“L’oiseau en cage raconte l’humain privé de liberté”
Pour une dernière veillée surprise le 2 juillet, La Corneille a exploré le thème des oiseaux comme symboles de liberté. En compagnie de la journaliste et écrivaine Seham Boutata, de l’anthropologue Frédéric Keck, du disquaire Dizonord, de la créatrice de masques Donadoni et de la comédienne Marine Giraudet nous avons vécu un moment riche en découvertes. Récit.
Qui n’a pas envie de s’envoler comme un oiseau pour profiter de la liberté ? En ce début d’été gris à Paris, La Corneille a convoqué la figure des volatiles pour creuser leurs liens à la liberté et aux mouvements d’émancipation. Dans la cour de Creatis, lieu dédié à l’accompagnement des médias et des structures émergentes dans le milieu culturel, la soirée a commencé avec une performance inédite. Coiffée d’un grand masque réalisé à partir de branches, mousses et éléments naturels, Donadoni Masques a déambulé au rythme des mots de Marine Giraudet, fondatrice de la compagnie de théâtre Arborescent.e.s. Un dialogue poétique entre arbres et oiseaux sur les méfaits des humains sur la nature.
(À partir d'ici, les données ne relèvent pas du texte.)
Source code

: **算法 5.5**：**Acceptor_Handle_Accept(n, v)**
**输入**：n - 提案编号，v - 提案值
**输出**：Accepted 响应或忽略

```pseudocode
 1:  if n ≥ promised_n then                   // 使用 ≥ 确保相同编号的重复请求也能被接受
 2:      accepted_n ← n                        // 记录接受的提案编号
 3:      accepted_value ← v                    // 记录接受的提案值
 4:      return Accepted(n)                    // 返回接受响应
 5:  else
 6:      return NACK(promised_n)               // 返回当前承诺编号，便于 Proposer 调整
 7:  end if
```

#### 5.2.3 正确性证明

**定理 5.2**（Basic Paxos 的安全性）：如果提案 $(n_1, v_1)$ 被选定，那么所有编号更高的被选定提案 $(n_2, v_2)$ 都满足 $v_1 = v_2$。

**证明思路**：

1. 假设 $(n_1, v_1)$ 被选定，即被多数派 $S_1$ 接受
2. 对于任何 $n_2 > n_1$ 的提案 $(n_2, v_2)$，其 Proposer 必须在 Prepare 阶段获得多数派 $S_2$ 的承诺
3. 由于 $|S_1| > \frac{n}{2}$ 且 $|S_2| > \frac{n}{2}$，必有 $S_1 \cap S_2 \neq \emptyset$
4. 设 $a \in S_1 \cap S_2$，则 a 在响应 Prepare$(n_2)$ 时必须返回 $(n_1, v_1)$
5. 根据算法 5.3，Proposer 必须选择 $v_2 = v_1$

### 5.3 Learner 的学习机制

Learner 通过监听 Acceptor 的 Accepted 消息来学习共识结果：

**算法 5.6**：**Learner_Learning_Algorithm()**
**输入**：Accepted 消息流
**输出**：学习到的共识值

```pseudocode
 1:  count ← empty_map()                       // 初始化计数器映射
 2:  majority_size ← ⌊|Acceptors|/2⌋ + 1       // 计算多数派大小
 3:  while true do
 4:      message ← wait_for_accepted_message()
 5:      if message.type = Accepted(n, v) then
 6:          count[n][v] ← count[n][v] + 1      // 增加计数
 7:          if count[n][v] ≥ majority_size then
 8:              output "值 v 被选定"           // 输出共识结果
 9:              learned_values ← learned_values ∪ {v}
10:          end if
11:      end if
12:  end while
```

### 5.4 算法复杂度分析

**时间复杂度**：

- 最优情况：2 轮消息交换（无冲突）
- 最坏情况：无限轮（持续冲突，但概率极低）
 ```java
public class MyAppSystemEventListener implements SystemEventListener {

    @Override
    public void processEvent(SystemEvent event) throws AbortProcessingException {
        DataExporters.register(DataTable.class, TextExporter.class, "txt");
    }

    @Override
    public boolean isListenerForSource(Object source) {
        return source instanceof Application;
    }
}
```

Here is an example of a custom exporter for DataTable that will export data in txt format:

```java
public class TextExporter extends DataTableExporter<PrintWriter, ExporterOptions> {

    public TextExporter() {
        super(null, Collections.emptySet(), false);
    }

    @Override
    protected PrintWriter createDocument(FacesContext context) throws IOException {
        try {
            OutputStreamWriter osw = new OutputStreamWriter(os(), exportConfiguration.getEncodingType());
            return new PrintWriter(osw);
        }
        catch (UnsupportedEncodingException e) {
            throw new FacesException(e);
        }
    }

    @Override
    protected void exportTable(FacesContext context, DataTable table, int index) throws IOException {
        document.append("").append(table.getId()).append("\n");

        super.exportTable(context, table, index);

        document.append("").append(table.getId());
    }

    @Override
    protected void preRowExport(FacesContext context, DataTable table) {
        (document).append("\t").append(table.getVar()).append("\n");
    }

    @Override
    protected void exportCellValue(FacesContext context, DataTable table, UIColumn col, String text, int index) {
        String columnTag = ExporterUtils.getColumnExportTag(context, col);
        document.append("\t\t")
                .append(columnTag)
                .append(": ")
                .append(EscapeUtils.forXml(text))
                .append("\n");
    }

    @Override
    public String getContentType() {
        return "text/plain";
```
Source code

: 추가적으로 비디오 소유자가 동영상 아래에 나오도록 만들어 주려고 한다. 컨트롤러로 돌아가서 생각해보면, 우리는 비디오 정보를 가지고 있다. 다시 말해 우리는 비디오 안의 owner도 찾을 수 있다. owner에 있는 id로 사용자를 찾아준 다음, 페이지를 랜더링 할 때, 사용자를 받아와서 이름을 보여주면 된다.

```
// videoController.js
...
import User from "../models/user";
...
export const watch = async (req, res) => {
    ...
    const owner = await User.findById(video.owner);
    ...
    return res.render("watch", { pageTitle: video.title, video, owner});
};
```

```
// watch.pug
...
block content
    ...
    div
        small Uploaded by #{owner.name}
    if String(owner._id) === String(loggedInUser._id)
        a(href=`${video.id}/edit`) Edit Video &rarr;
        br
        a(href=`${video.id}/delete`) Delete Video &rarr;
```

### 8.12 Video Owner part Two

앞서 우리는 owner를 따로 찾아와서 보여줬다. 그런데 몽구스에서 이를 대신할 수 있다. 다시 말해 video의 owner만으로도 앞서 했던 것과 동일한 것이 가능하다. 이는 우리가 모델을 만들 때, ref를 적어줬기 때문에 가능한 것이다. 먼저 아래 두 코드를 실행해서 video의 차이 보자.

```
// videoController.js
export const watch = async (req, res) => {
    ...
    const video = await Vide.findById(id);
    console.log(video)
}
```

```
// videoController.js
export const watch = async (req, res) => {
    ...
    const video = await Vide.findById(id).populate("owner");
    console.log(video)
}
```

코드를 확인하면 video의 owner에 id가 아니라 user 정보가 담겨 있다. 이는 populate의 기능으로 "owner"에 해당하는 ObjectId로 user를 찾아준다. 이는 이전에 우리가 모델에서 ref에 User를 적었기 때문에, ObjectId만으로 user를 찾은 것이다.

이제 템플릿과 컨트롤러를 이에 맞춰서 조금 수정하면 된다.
Les oiseaux, la journaliste Seham Boutata n’y prenait pas non plus garde avant qu’elle ne réalise en 2017 un documentaire sur la psychanalyse en Algérie, où elle découvre l’omniprésence du chardonneret dans les foyers. “C’est très difficile de parler de psychologie dans le pays, mais quand on évoquait le chardonneret, les langues se déliaient.” Ce petit oiseau tient compagnie à de nombreux Algériens. Le pays en compterait un peu plus de 6 millions pour 20 millions d’habitants, dont 5% seulement seraient en liberté ! Plus que l’ampleur du phénomène, c’est la tendresse que leur apporte ceux qui les détiennent - majoritairement de hommes - qui a surpris Seham Boutata.
“L’attention portée à cet oiseau est contradictoire avec l’image de l’Algérien très macho, cela relève d’une véritable passion.” À partir du chardonneret, c’est toutes les évolutions de la société algérienne que l’on peut observer. Du manque de loisirs, à la période marquée par la guerre civile, “l’oiseau en cage raconte l’histoire de l’algérien en mal de liberté, qui a les ailes coupées”.
Acheter des oiseaux pour leur rendre la liberté ?
A l’autre bout du monde, en Asie, on achète aussi des oiseaux en cage mais pour les libérer, raconte ensuite l’anthropologue Frédéric Keck. “Du petit moineau acheté 1 ou 2€ par des ouvriers, aux alouettes de Mongolie commandées en nombre par des plus riches pour marquer le coup, à Hong-Kong, la population a l’habitude de lâcher des oiseaux pour se distinguer”. Aux origines de cette pratique, une volonté aristocratique de récompenser l’animal pour la beauté de son chant, en lui offrant la liberté.
Pour le chercheur, le lien des humains aux oiseaux est ainsi un excellent terrain de recherche pour comprendre nos sociétés. “Les oiseaux sont souvent utilisés comme des sentinelles, pour alerter ou faire passer des messages.” En 1997, Hong-Kong passe sous autorité chinoise. Pour comprendre la situation, Frédéric Keck décide, lui, de s’intéresser à l’abattage des poulets mis en avant par les autorités et les médias pour contrer l’épidémie de la grippe aviaire. “Alors que l’on s’inquiète de voir l’armée chinoise arriver, le pouvoir exerce par cet abattage une manifestation de son pouvoir, pour selon le proverbe chinois “tuer le coq pour effrayer le singe”.
Dj set aux sons des oiseaux
Donner la parole aux oiseaux et à la nature pour dénicher des messages oubliés, c’est aussi la volonté de Dizonord, un disquaire parisien, qui a clôturé la soirée en musique. “Comme les disques d’accordéons dans les brocantes, on s’est rendu compte que plus personne ne prêtait attention aux vinyles d’enregistrements de la nature”, explique le Dj.
Pour les remettre en valeur, lui et son équipe ont acheté la collection de Jean-Claude Roché, un bio-acousticien qui a enregistré le son des oiseaux du monde entier sur près de 300 disques. En mixant ces chants captés dans les années 1980-1990, Dizonord questionne notre rapport à la nature et vient donner une autre dimension à cette part du monde que l’on ne prend plus le temps d’écouter.